Thanks for your question
As an unmarried couple you have two options as to the ownership of the property
1) Tenants in common
2) Joint Tenants
With the first - tenants in common - then you have the right to leave your "half" share of the property to whom you like, so children or your partner and make sure this is covered along with a declaration of trust, so do seek legal advise on this (with a solicitor who is familiar with property law) but it does protect the surviving partner from having to move and each of you own % of the property, and it also protects you from having to sell should either of you need to go into a care home.
The declaration of trust in essence ensures that the surviving partner is "lent" the half share for a set period of time. This also can avoid Inheritance tax, but you would need to take legal advise on this, as we are UK tax experts, so we can advise the tax position, but are not experts in the art of setting up and administration of trusts themselves.
With the second joint tenants, if either partner passes away, then their half share automatically passes to the surviving partner even if there is no will in place, as you are both treated as owning 100% of the property.
Either way, at each occasion Inheritance tax will have to be considered, as assets passed between you are not exempt as you are not married, and therefore for each of you, should your estate (including the half share of this property) exceed £325,000 then there is avoiding Inheritance tax, either on each other or for your children.
So this is why a trust (beneficiary) would be worth considering.
I am not sure what nominal tax you are making reference to, as the only tax position that would ever arise, is pre owned asset tax. And this only comes into play, when a property is gifted but the giftor remains having the benefit of the property, and this will not be the case. So for example you make the purchase and then gift a share each to your own children whilst alive and still benefit from the property. This would then require you to either pay market value rent (on the half share that the children then have inherited) or be subject to pre owned asset tax.
But this does not happen when one of the partners passes away and they then only own half the property as the other half have been bequeathed to surviving children of the deceased. This only happens if you gift your shares to your children whilst alive and continue to benefit from living there - and then DO NOT pay market rent.
You are merely considering putting in a right to remain or life interest within the arrangement, but this will not cost you anything should you be the surviving partner, nor would a trust if its written that no rents must be charged (as this could create a potential pit fall)
And clearly you want to take the tenancy in common route, its just a question of whether you wish to bind this in trust rather than have this written within the will, just make sure the rental income position is considered when just one of you survives, as this can avoid unpleasantness.
Finally the children who have inherited first (but have to wait due to the right to remain/life interest position) may find when the property is finally sold (when the surviving partner also passes away), may have capital gains tax arising, as they in essence will then be disposing of a half share of property that has not been their main residence that has increased in value, so do be mindful of this too.
Do feel free to ask any follow up questions.
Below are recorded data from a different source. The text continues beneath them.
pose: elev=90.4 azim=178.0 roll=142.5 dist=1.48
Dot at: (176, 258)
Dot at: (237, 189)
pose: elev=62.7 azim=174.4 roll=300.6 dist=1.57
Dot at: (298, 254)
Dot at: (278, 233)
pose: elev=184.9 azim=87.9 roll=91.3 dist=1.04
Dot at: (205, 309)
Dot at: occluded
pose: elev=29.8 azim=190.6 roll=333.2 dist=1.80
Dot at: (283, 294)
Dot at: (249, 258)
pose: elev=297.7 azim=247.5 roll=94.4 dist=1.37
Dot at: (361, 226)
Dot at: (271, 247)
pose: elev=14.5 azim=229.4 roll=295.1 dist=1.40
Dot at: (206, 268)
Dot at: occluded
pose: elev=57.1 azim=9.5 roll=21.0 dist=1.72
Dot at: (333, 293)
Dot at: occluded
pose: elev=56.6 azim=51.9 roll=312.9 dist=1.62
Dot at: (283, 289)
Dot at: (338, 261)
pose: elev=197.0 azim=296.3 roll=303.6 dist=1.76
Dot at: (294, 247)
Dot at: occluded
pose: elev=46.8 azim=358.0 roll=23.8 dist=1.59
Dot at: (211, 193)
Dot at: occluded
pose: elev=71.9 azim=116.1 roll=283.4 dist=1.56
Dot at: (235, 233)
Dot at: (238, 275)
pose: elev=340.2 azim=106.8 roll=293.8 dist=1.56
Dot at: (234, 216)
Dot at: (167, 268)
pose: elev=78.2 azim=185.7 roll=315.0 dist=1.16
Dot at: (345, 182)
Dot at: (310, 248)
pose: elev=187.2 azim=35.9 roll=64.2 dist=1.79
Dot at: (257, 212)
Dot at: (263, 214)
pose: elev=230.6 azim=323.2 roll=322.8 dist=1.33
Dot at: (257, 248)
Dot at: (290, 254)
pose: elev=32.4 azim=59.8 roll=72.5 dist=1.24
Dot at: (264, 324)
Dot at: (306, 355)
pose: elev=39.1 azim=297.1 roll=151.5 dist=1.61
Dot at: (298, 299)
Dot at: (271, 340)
I have a meeting with a client shortly, but will be available from 2.30pm, and I will respond then, But if you could rate the level of service I have provided, it would be appreciated , as this ensures I am paid.
If we go down the tenant in common route, will you please confirm that there will be no extra tax charge on the surviving partner's children's inheritance tax liability due to the fact that the survivor has been "lent" half the property for the period between the death of the first partner and their death.
Can you please clarify why it is necessary to have a trust rather than just handle it through our wills.
I am finished earlier from my meeting than anticipated. Thanks for your further questions.
No that's not correct - the children could have an Inheritance tax liability, as already advised but they will not be charged any extra charge due to the fact that they "lend" you their half, but MAY incur capital gains when they are finally able to sell, due to gain made between the value of their share from the time that they inherit it, and finally are able to sell it.
Its not necessary for you to have a trust, but its another way to handling this.
Thanks for help so far which has really clarified matters and we shall definitely go as tenants in common.
However we are still confused as to the point of a trust, presumably one which would name our beneficiaries, ie the kids. Why would we use one? There must be some benefit or advantage to be gained but we do not see what.
Can you just give us an example of the way in which a trust would be a help. .
Thanks for your response
Trusts can ensure the safety of the property for the beneficiaries, or children forcing a sale, but as you will cover this within the wills, then you in essence have these aspects covered.
However, there are savings to be made with Inheritance tax, if the property is worth less than £325,000 at the time it is transferred into trust.
But then you have the disadvantage that whoever the beneficiaries are this creates a pre owned asset position again, as you are benefiting from an asset that in essence is held for the beneficiaries. So this is why I have not expanded on this further.
So you are best just proceeding as you are - I just wanted to give you all considerations, as its your choice, how you take this forward.